**YOUR INSTRUCTIONS**.
Pull out every line from the beginning of the rows down to the line containing "At which category", keeping both ends and leaving the pictures out of your answer.

**RECORDED DATA**.
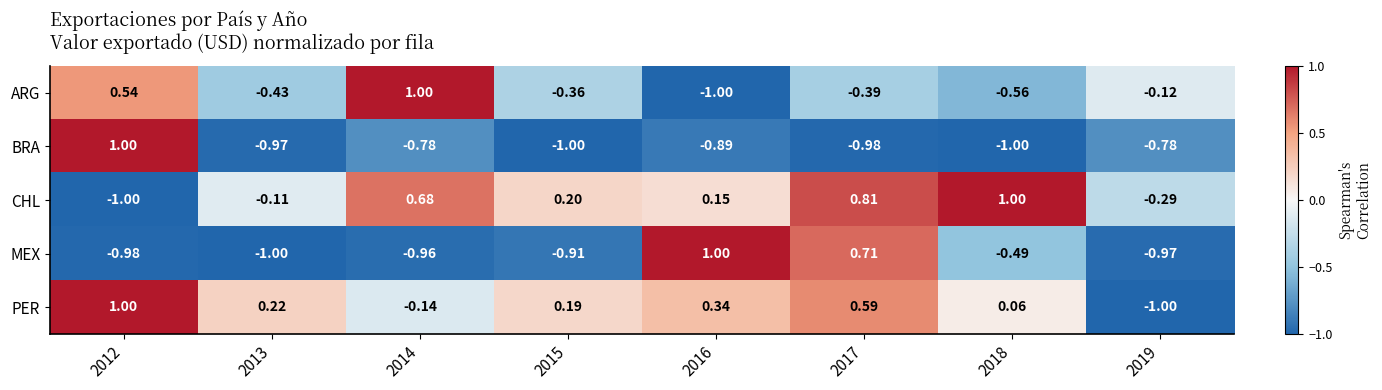

Which series has the largest total across all categories?

CHL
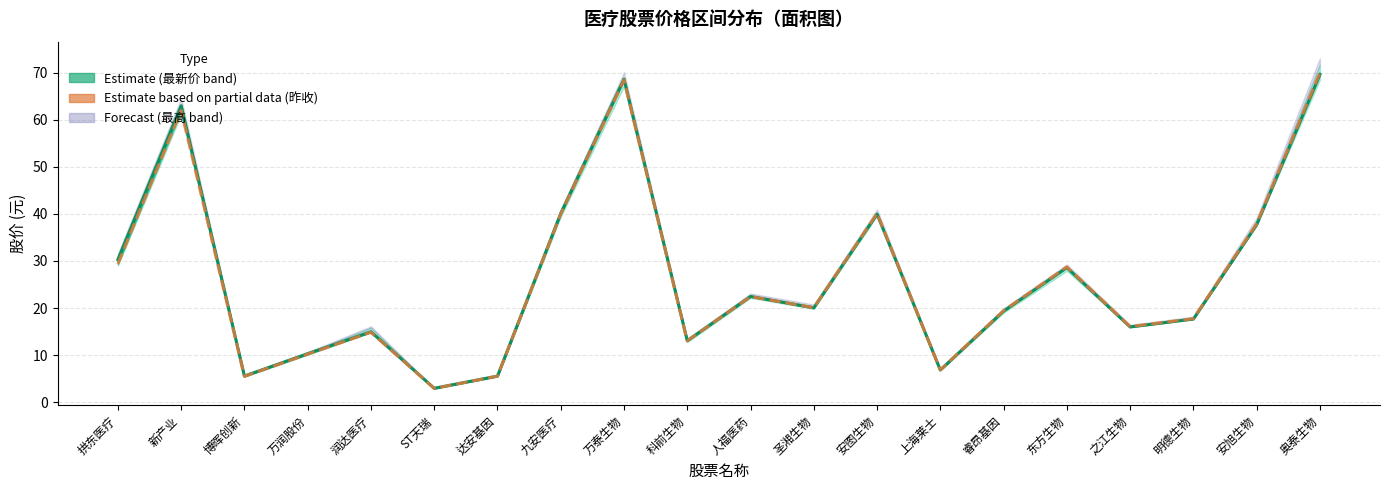

What is the label of the 17th point from the right?

万润股份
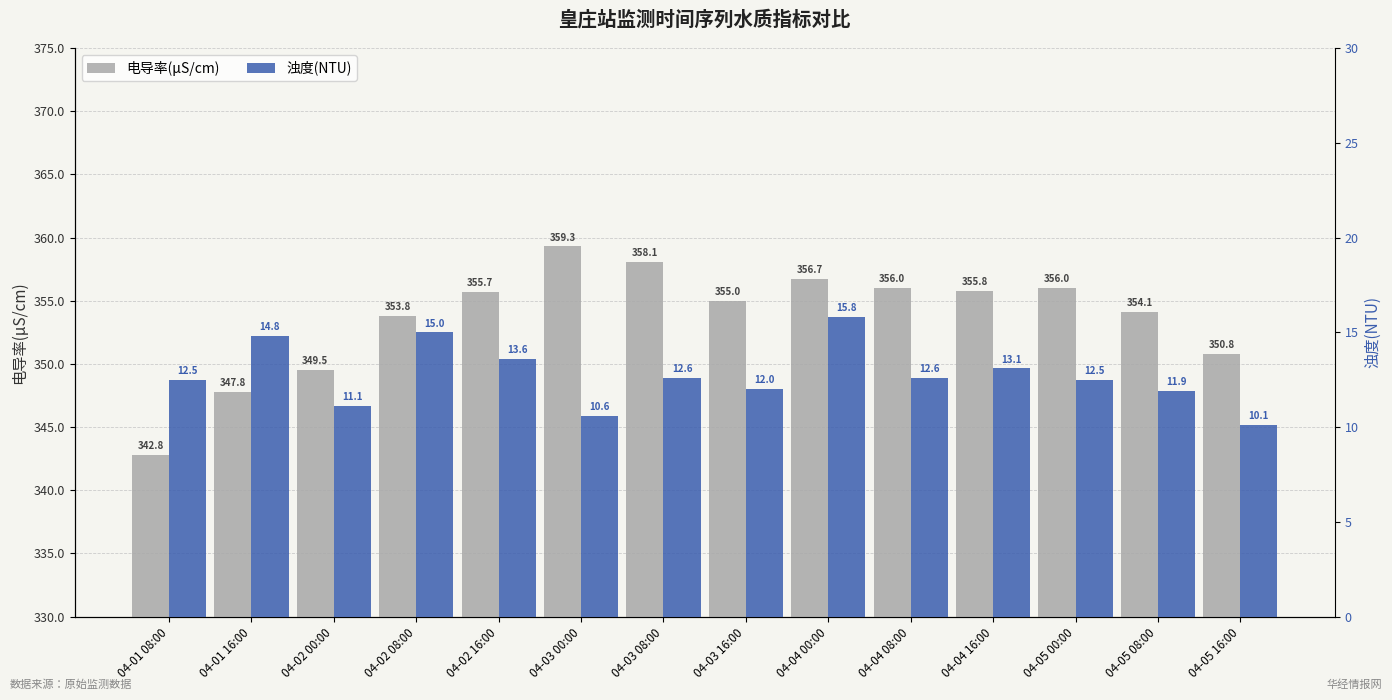

How many values in the 浊度(NTU) series exceed 12?

9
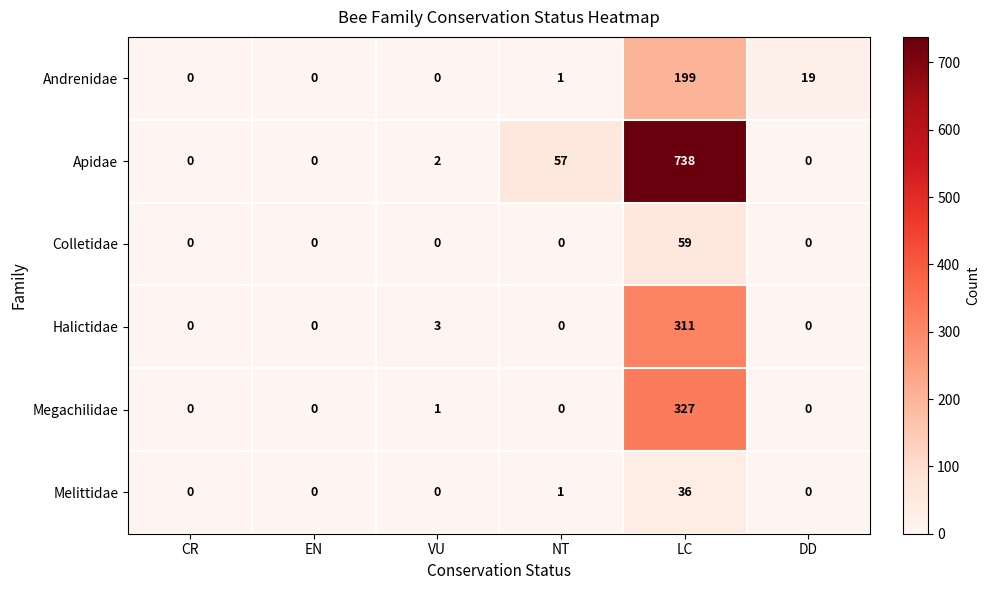

At which category does the chart reach its peak across all series?

LC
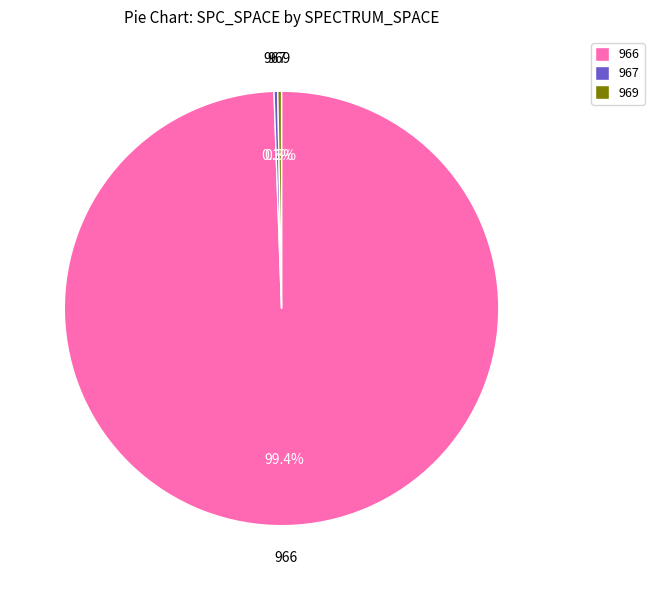

Is there any slice that represents more than half of the pie?

Yes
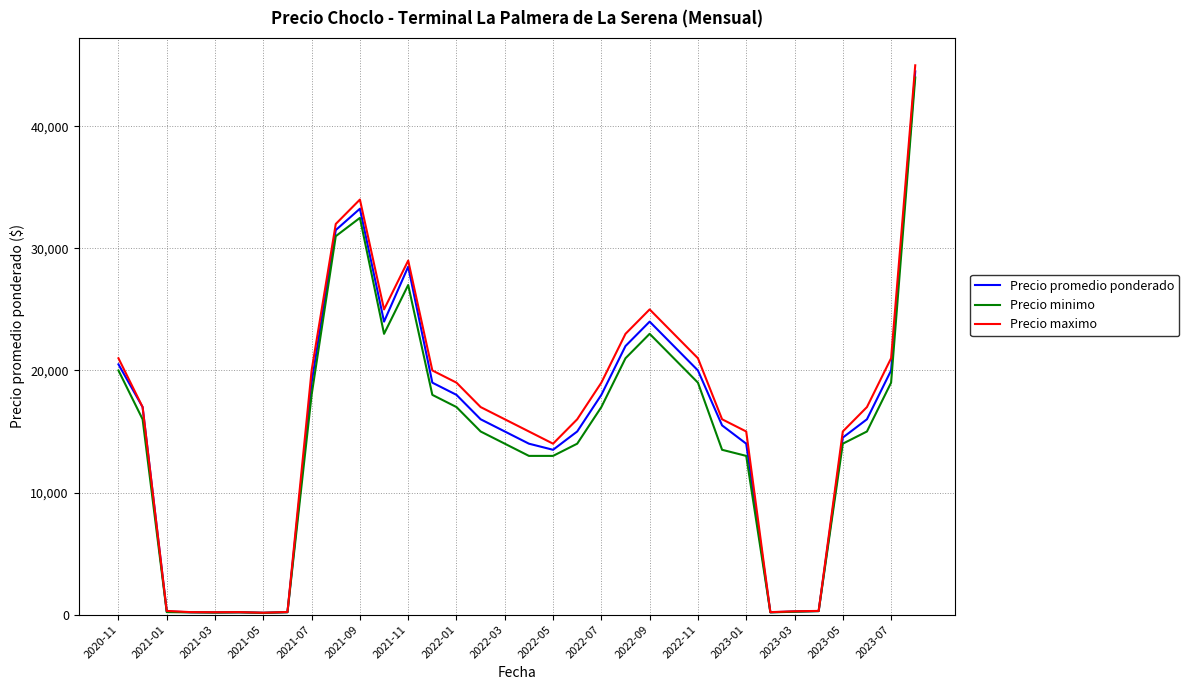

What is the maximum value for Precio minimo?

44000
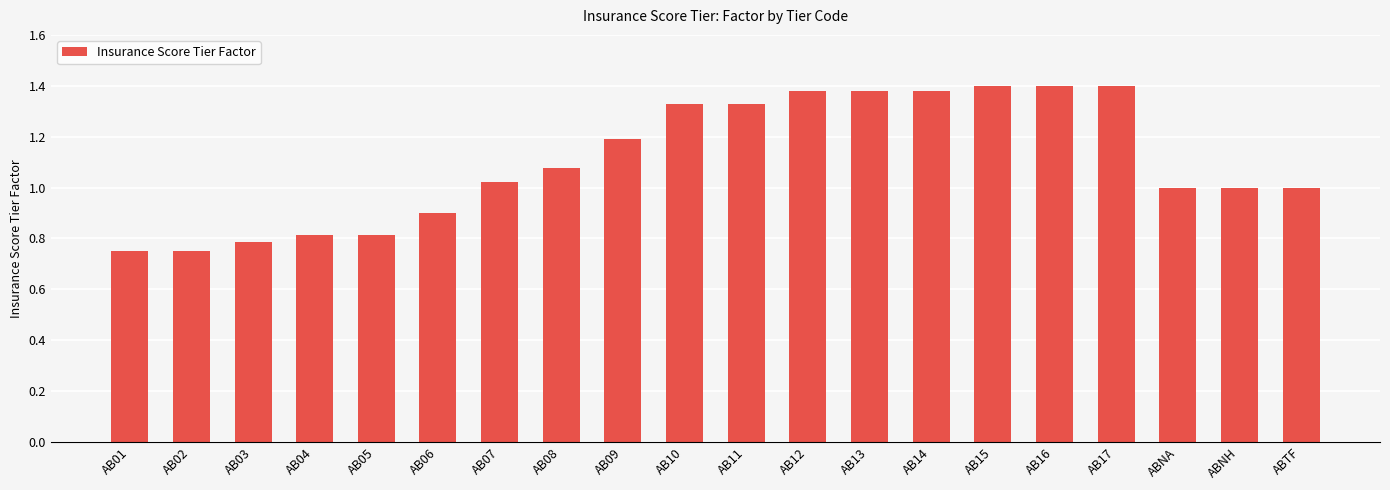

Which has a higher value, AB09 or AB11?

AB11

**ANSWER TO THE PROBLEM**.
Which series has the largest total across all categories?

CHL

What is the label of the 17th point from the right?

万润股份

How many values in the 浊度(NTU) series exceed 12?

9

At which category does the chart reach its peak across all series?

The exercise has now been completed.